What needs to be done »
The records below need to come back exactly as they are, pictures omitted.

[[ Input data open ]]

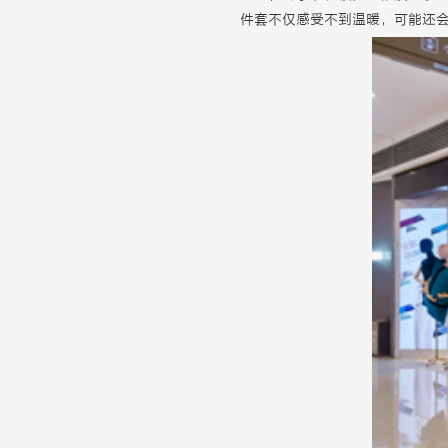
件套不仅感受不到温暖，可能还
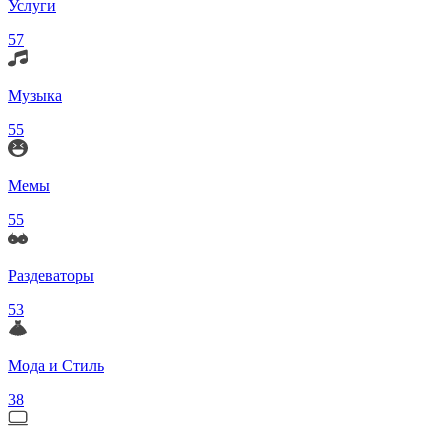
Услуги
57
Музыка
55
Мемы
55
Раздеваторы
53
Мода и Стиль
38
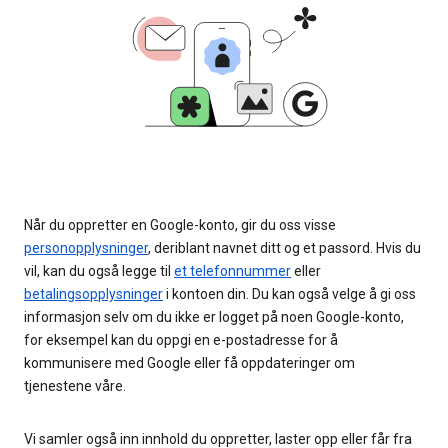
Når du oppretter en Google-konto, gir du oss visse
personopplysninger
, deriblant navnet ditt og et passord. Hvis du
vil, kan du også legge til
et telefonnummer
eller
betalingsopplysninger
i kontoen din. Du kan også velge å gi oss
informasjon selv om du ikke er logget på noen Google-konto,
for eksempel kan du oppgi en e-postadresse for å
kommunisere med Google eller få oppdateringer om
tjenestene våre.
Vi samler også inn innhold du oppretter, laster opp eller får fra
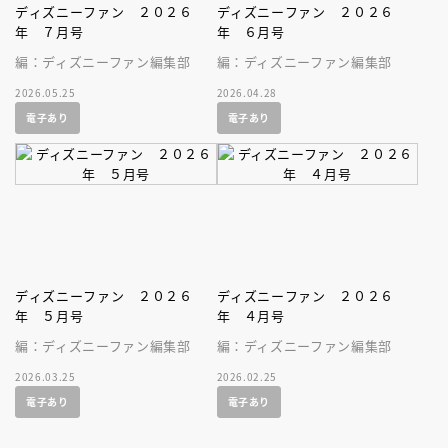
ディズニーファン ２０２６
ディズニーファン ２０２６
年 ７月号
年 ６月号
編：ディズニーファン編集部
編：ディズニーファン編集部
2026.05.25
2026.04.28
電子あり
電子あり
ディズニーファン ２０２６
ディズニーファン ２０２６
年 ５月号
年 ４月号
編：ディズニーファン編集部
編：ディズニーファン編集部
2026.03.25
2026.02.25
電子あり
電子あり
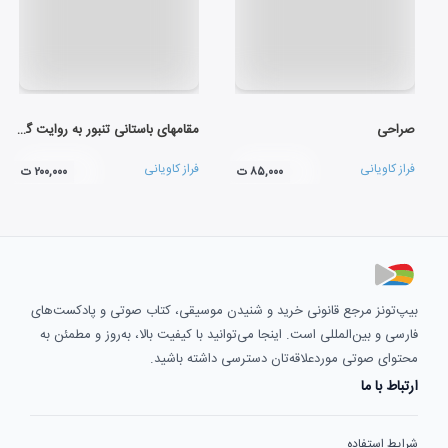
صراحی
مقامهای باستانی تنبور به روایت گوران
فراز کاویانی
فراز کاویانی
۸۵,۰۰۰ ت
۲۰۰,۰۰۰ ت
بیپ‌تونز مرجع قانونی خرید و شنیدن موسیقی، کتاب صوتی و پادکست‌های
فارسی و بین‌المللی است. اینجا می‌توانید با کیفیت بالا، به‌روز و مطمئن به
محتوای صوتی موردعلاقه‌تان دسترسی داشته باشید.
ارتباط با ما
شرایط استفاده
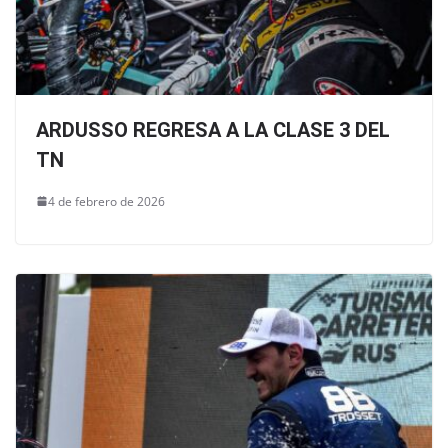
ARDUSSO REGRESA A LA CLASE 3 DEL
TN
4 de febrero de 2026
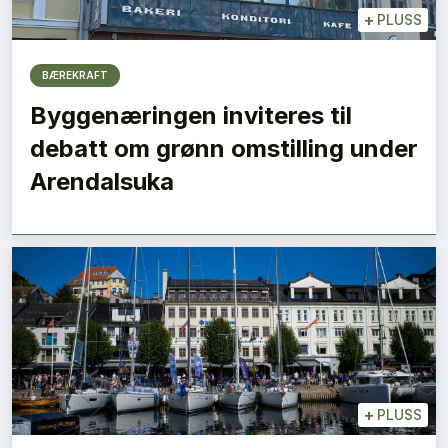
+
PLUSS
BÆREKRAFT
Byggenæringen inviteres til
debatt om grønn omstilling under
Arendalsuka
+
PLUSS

[[ Input data closed ]]

Answer box »
件套不仅感受不到温暖，可能还
Услуги
57
Музыка
55
Мемы
55
Раздеваторы
53
Мода и Стиль
38
Når du oppretter en Google-konto, gir du oss visse
personopplysninger
, deriblant navnet ditt og et passord. Hvis du
vil, kan du også legge til
et telefonnummer
eller
betalingsopplysninger
i kontoen din. Du kan også velge å gi oss
informasjon selv om du ikke er logget på noen Google-konto,
for eksempel kan du oppgi en e-postadresse for å
kommunisere med Google eller få oppdateringer om
tjenestene våre.
Vi samler også inn innhold du oppretter, laster opp eller får fra
ディズニーファン ２０２６
ディズニーファン ２０２６
年 ７月号
年 ６月号
編：ディズニーファン編集部
編：ディズニーファン編集部
2026.05.25
2026.04.28
電子あり
電子あり
ディズニーファン ２０２６
ディズニーファン ２０２６
年 ５月号
年 ４月号
編：ディズニーファン編集部
編：ディズニーファン編集部
2026.03.25
2026.02.25
電子あり
電子あり
صراحی
مقامهای باستانی تنبور به روایت گوران
فراز کاویانی
فراز کاویانی
۸۵,۰۰۰ ت
۲۰۰,۰۰۰ ت
بیپ‌تونز مرجع قانونی خرید و شنیدن موسیقی، کتاب صوتی و پادکست‌های
فارسی و بین‌المللی است. اینجا می‌توانید با کیفیت بالا، به‌روز و مطمئن به
محتوای صوتی موردعلاقه‌تان دسترسی داشته باشید.
ارتباط با ما
شرایط استفاده
ARDUSSO REGRESA A LA CLASE 3 DEL
TN
4 de febrero de 2026
+
PLUSS
BÆREKRAFT
Byggenæringen inviteres til
debatt om grønn omstilling under
Arendalsuka
+
PLUSS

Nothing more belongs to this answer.